7. Aslında bu üç yolun üçü de aynı kapıya, düzene teslim olmaya çıkıyor. Ama bunların ve ayrıntılandırılabilecek başka benzerlerinin dışında bir yol daha var. O da, şu anda pek küçük bir küme oluşturdukları görünümü verenlerin yolu: Örgütlenmek, örgütlenmek, örgütlenmek ve bunu hiçbir gerekçeyle ertelenemeyecek ya da ötelenemeyecek tek bir hedef doğrultusunda, her türlü adaletsizliği, eşitsizliği, baskı ve zorbalığı hoşgörüsüzce silip atacak yepyeni bir toplum yaratmak üzere iktidarı almak amacıyla yapmak.

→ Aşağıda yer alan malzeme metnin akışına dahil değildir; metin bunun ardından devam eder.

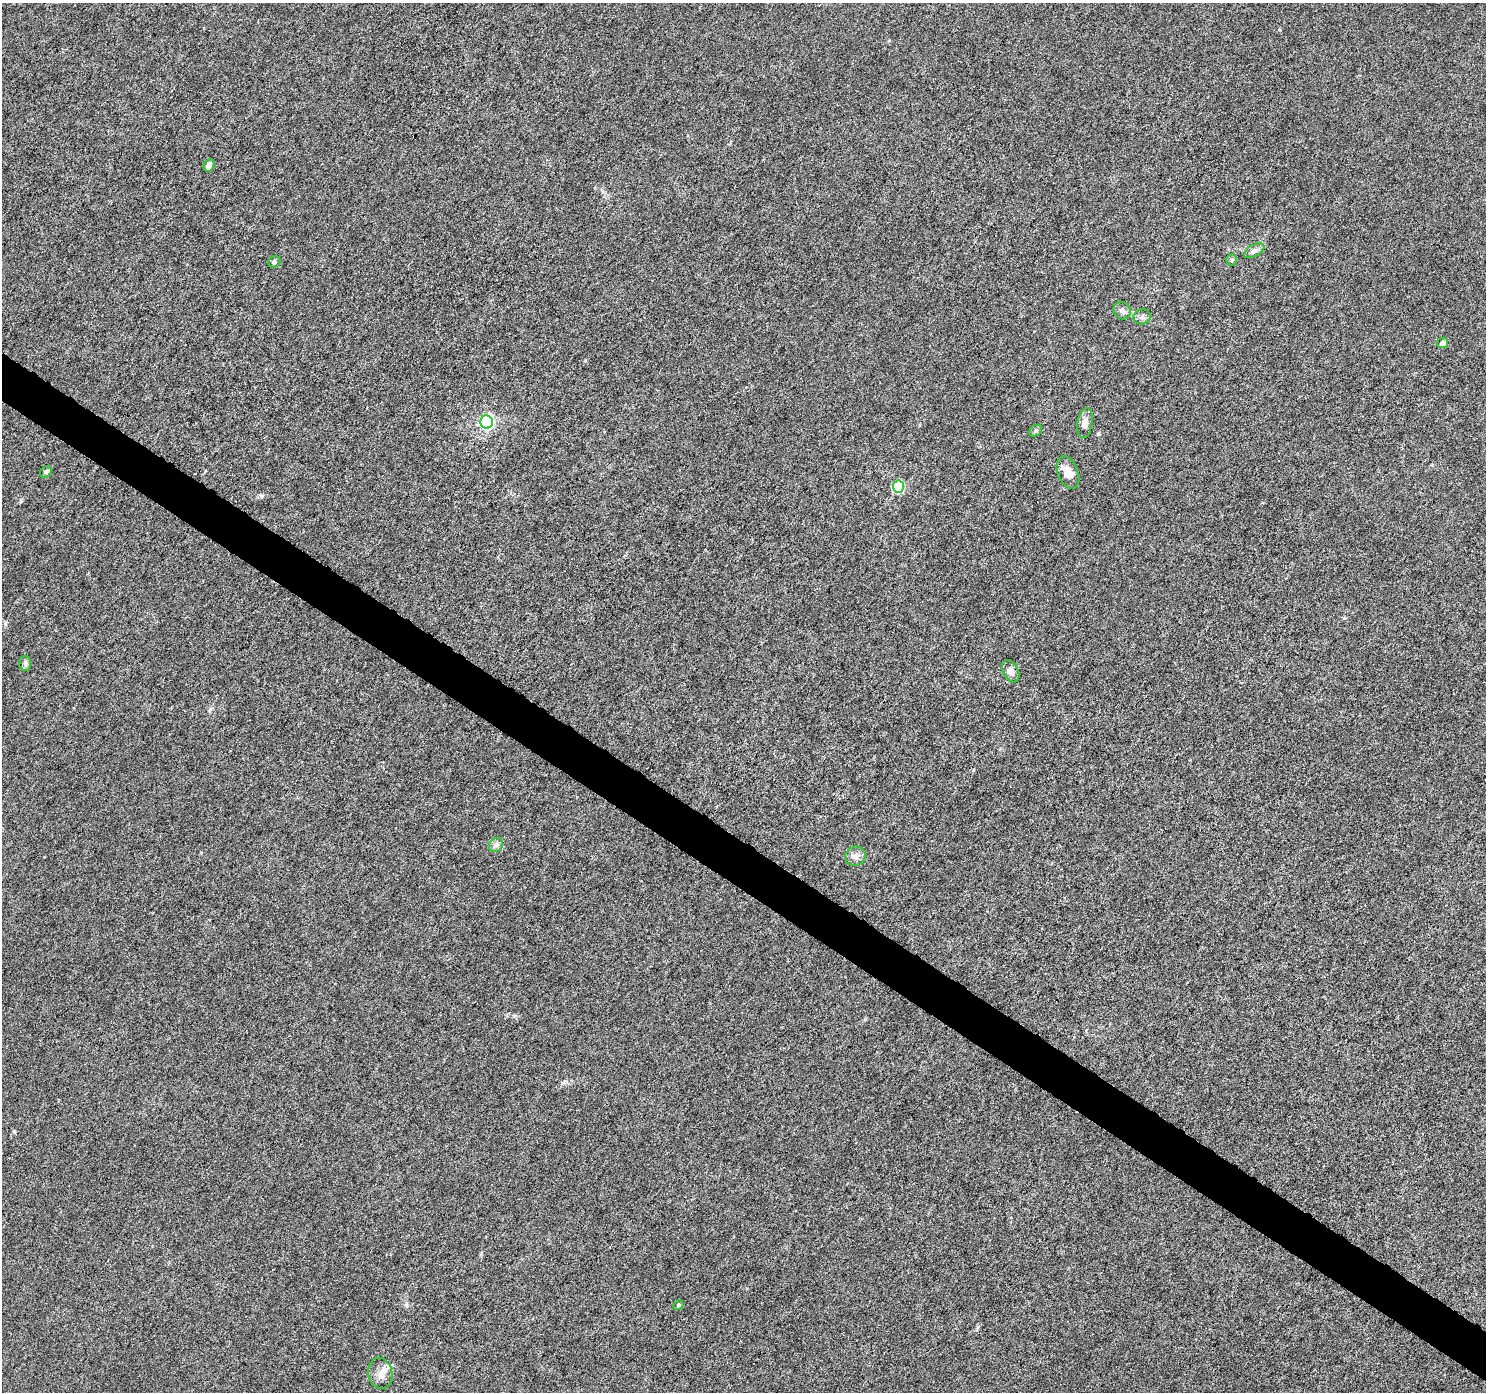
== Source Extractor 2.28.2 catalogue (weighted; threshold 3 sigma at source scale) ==
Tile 6 of 4 x 4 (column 2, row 2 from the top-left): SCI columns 1486-2969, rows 2967-4356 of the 5947 x 5998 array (HDU 1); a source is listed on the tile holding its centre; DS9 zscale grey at full resolution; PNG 1488 x 1394 px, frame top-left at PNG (2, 3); each listed source drawn as its Kron ellipse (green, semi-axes under 4 px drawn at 4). Shown black and unused: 4% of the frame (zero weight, under 5 of 9 exposures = <1% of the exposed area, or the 3 px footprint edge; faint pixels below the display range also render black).
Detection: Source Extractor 2.28.2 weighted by HDU 2 'WHT'; one run over the whole footprint, this tile lists its part. Background 8.71e-04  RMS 0.0014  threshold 0.0059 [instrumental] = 3 sigma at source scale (4.09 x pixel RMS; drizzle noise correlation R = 1.36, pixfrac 0.8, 0.0396/0.0396 arcsec/px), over >= 5 px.
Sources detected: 19; all 19 listed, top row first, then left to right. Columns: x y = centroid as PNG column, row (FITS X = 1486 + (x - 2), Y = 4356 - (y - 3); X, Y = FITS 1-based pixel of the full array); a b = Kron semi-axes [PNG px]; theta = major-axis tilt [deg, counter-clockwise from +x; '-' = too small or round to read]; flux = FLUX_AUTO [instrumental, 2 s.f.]
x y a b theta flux
209 165 6 5 - 0.82
1254 251 11 5 29 0.46
1232 260 6 5 - 0.2
274 262 6 5 - 0.32
1122 310 9 8 - 0.5
1142 317 9 7 12 0.46
1442 343 5 5 - 0.69
487 422 7 6 - 25
1085 423 15 7 81 0.92
1036 431 7 5 34 0.24
46 472 6 5 - 0.39
1068 472 17 10 -68 1.4
898 487 6 5 - 9.1
25 663 7 6 - 0.34
1011 671 12 7 -62 0.7
496 845 8 6 45 0.4
855 856 10 9 - 0.76
678 1305 5 3 - 0.18
380 1373 16 12 -80 1.2
Unlisted compact peaks at least as high as the median listed source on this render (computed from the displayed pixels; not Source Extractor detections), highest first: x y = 261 496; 21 501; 1098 433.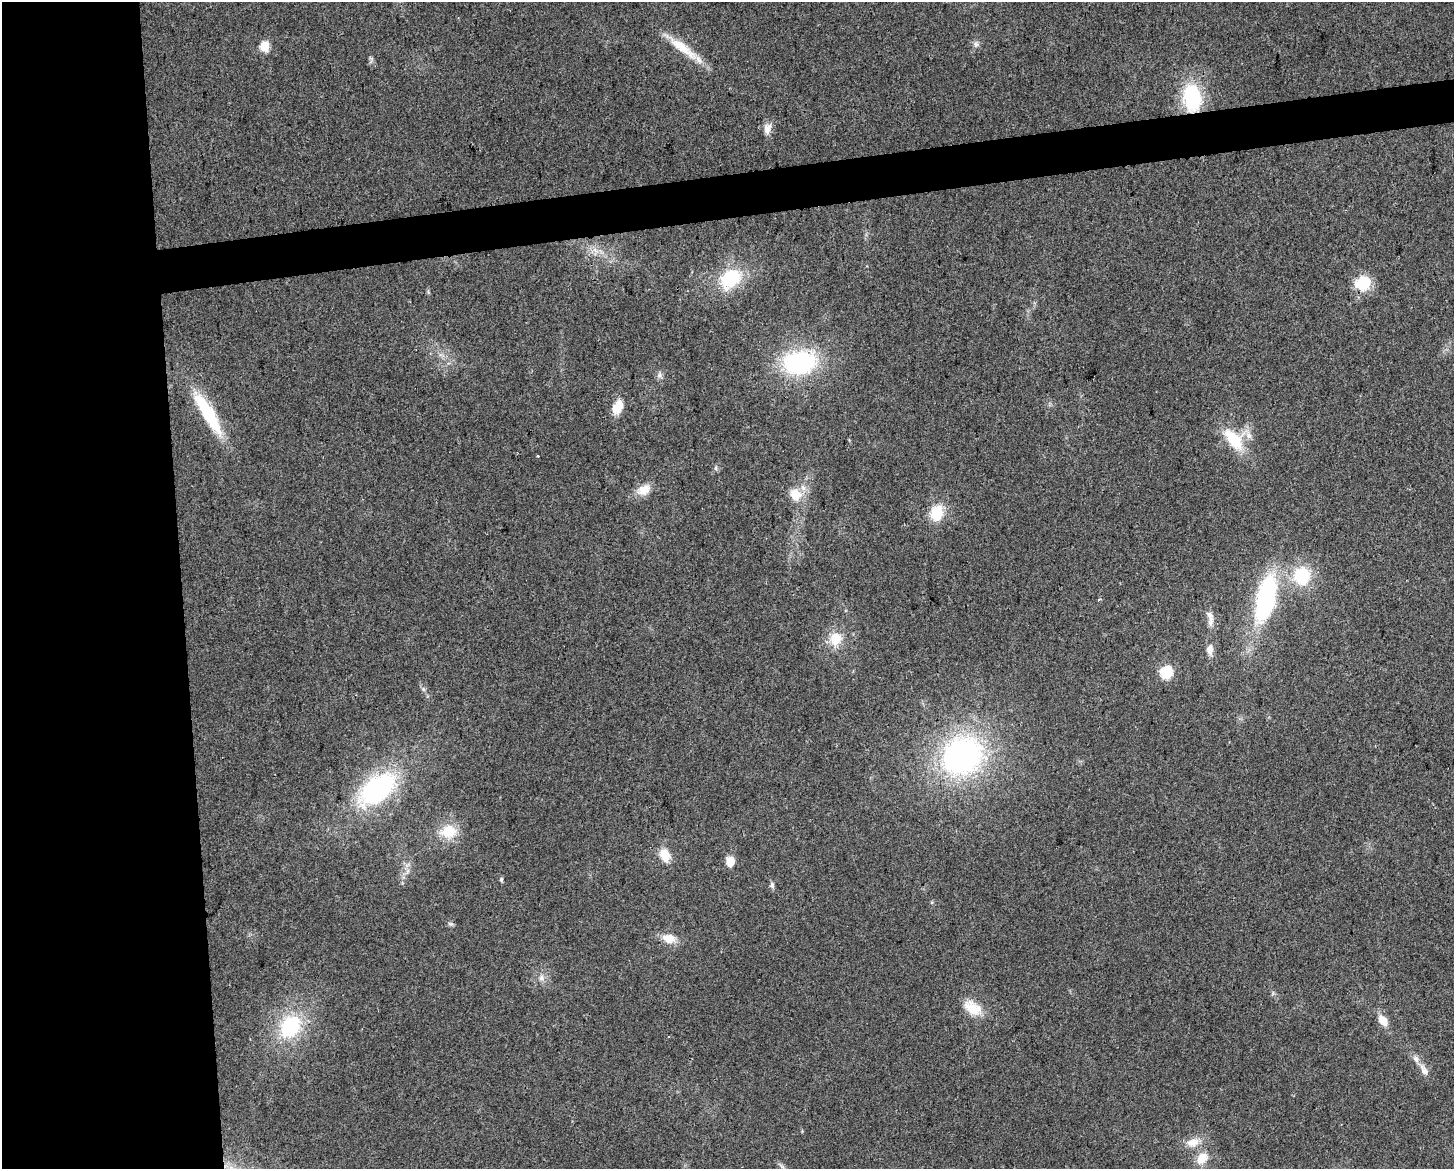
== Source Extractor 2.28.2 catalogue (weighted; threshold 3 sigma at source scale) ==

Kısacası, aslında, var olan sadece ve sadece iki yoldur: Biri, şu ya da bu biçim ve ölçüde teslim olmak. Öylece yaşayıp gitmek ve o arada “kafayı çalıştırıp” koparabildiğini koparmaya bakmak. Öbürü,  eksiğini de yanlışını da açıkça görüp söyleme ve değiştirme çabasını hiç boşlamadan, doğru bildiğin yolda devam etmek.

İlki kolay; biraz onur kırıcı görünse de, olur o kadar, zaten onurun karın doyurmadığını herkes eninde sonunda öğrenir, diyebilenler için giriş kapısı ardına kadar açıktır.

İkincisi zor mudur? Evet, zordur. Zahmetli midir? Hem de nasıl. Sabır ve inatla çalışmayı mı gerektirir? Kuşkusuz öyledir.

Peki, çok mu uzun sürer? İşte orası belli olmaz.